Repeat the text read from each of the items below line for line, leaving out the pictures.

■ ■ ■ ■ ■

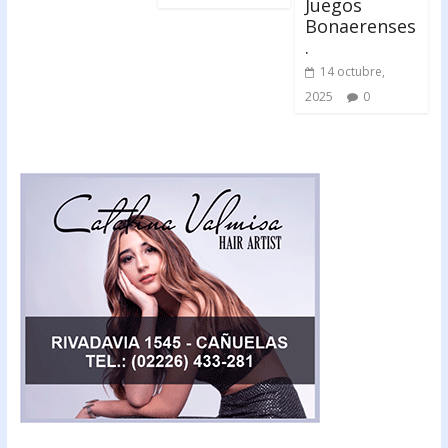
Juegos
Bonaerenses
.
14 octubre,
2025
0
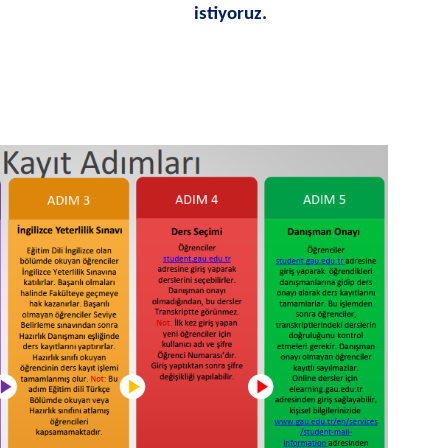
istiyoruz.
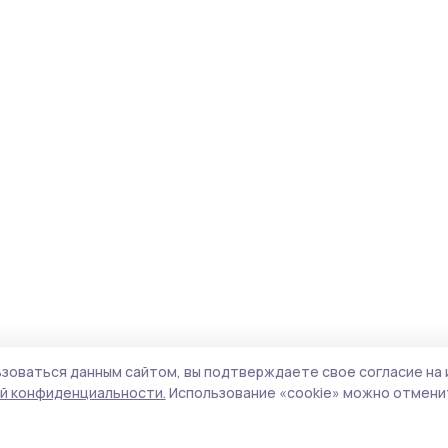
зоваться данным сайтом, вы подтверждаете свое согласие на 
й конфиденциальности.
Использование «cookie» можно отменит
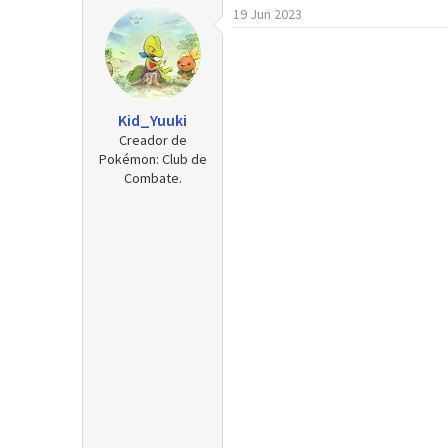
19 Jun 2023
r
a
d
e
i
n
Kid_Yuuki
i
Creador de
c
Pokémon: Club de
i
Combate.
o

■ ■ ■ ■ ■

Exercise output>
Juegos
Bonaerenses
.
14 octubre,
2025
0
istiyoruz.
зоваться данным сайтом, вы подтверждаете свое согласие на 
й конфиденциальности.
Использование «cookie» можно отменит
19 Jun 2023
r
a
d
e
i
n
Kid_Yuuki
i
Creador de
c
Pokémon: Club de
i
Combate.
o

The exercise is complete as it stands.